_Exercise data_
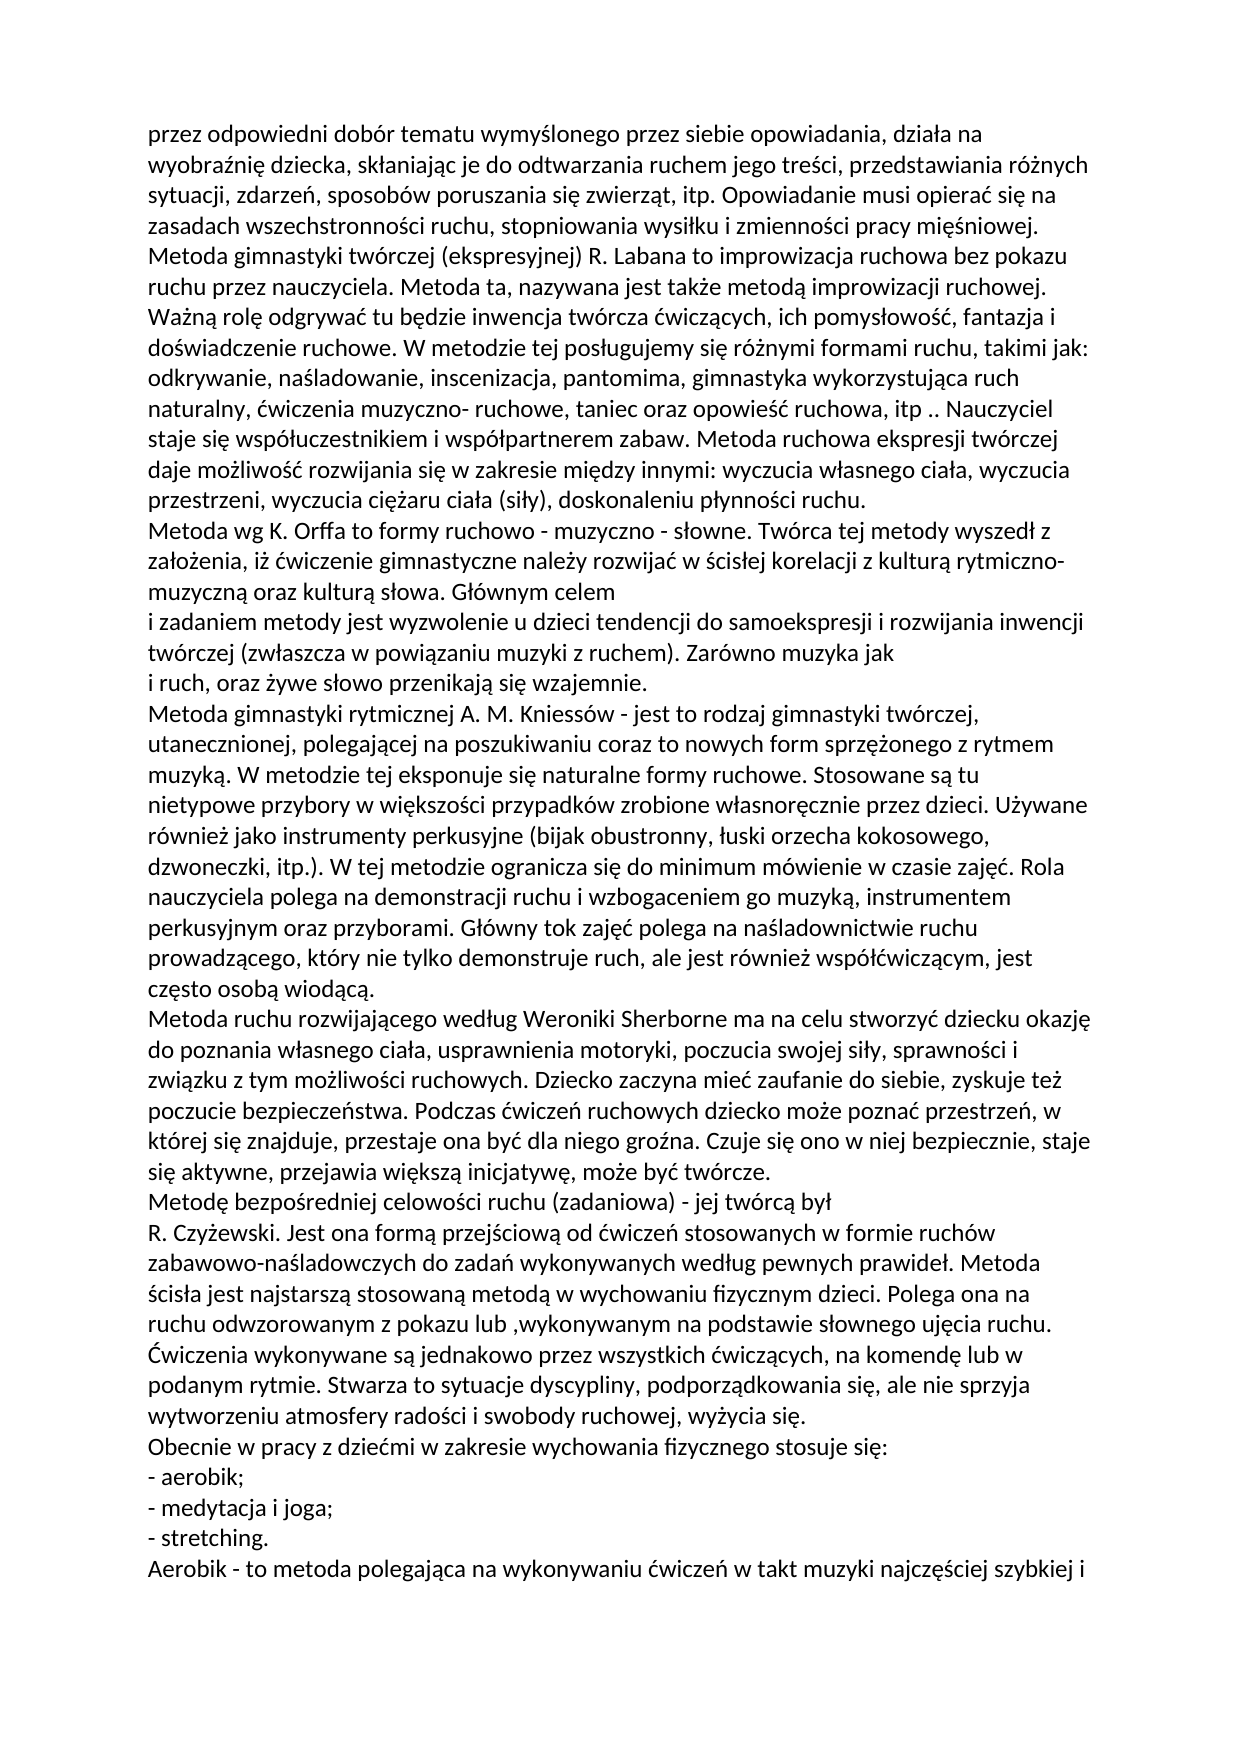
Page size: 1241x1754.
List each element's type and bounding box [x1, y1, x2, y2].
...
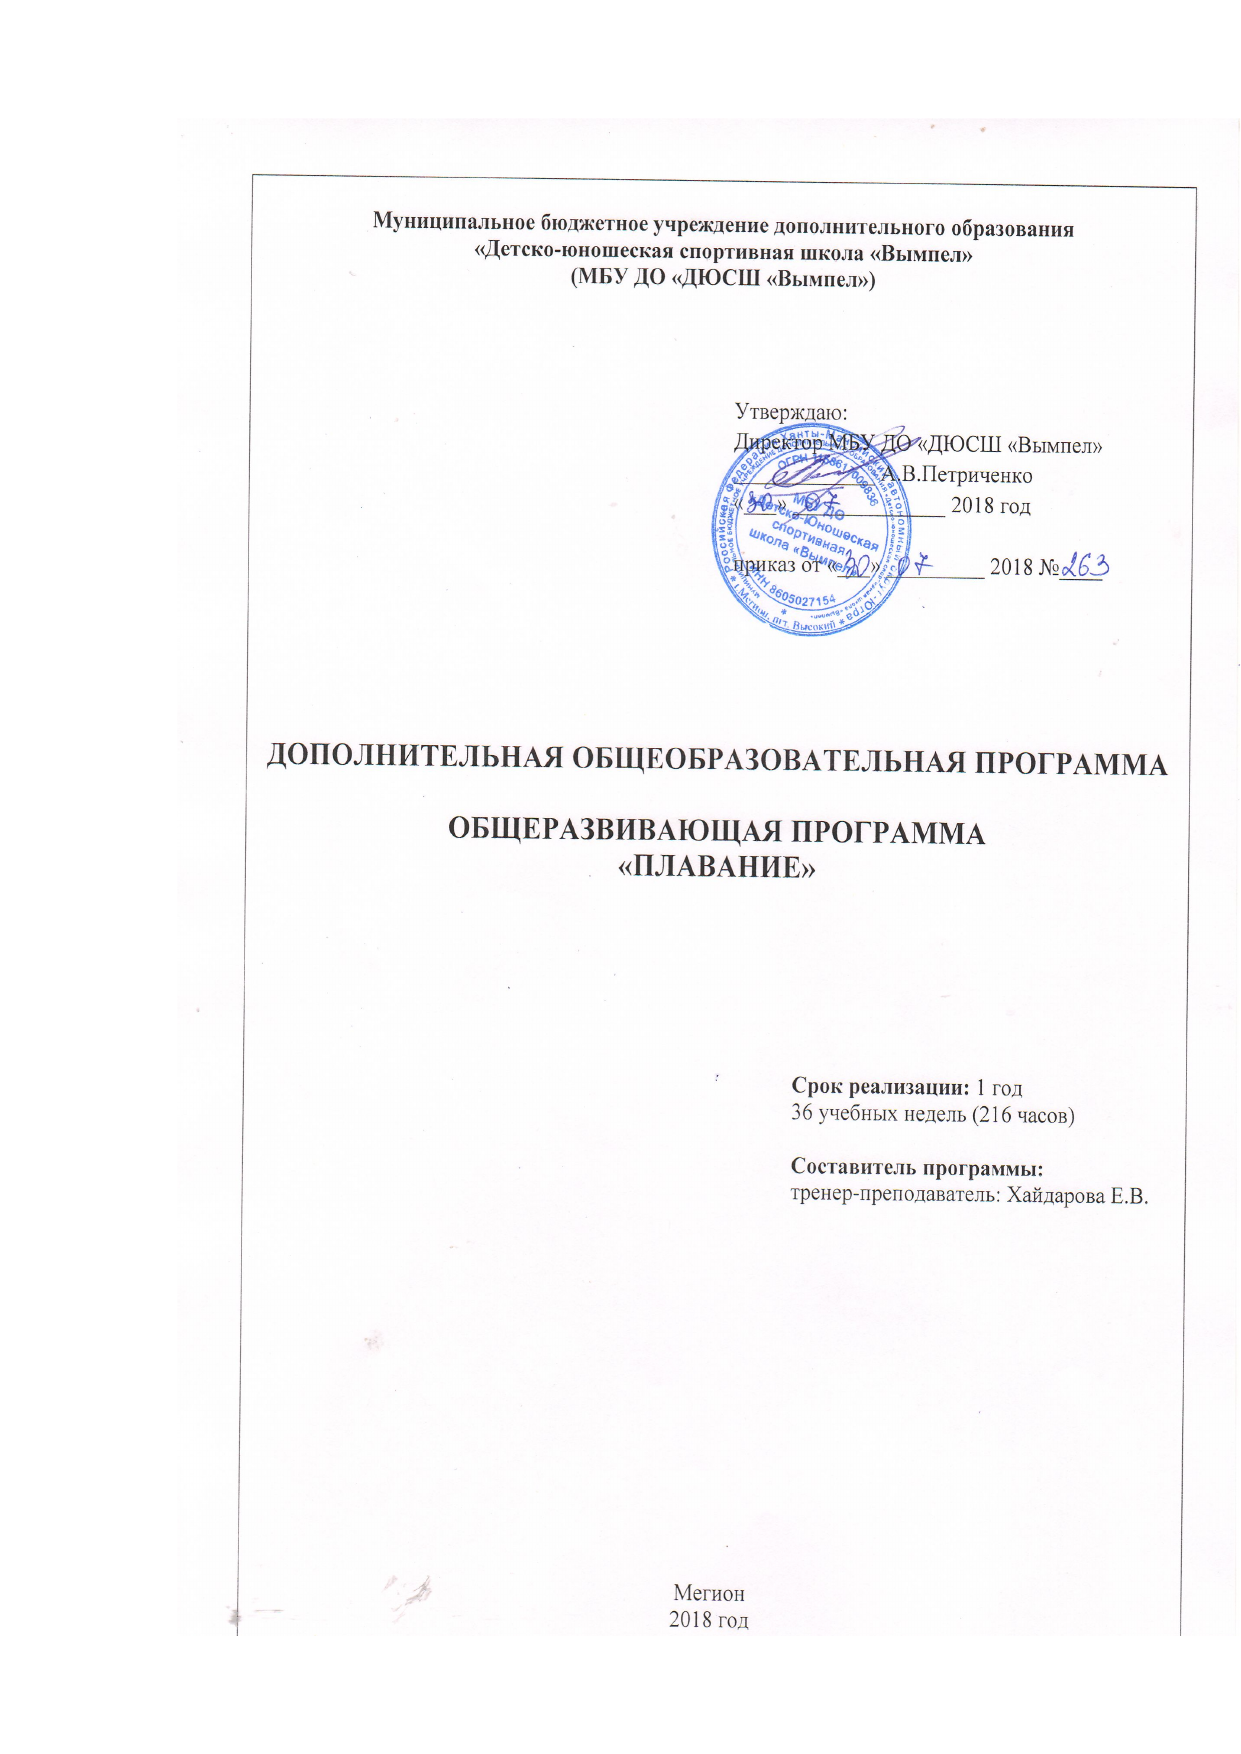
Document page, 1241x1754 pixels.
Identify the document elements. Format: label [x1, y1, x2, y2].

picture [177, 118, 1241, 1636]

_To-do item_
Your answer should be the lines above from the one containing "Page size: 1241x1754." through the one containing "List each element's", copied exactly and with both ends kept.

_Answer to this exercise_
Page size: 1241x1754.
List each element's type and bounding box [x1, y1, x2, y2].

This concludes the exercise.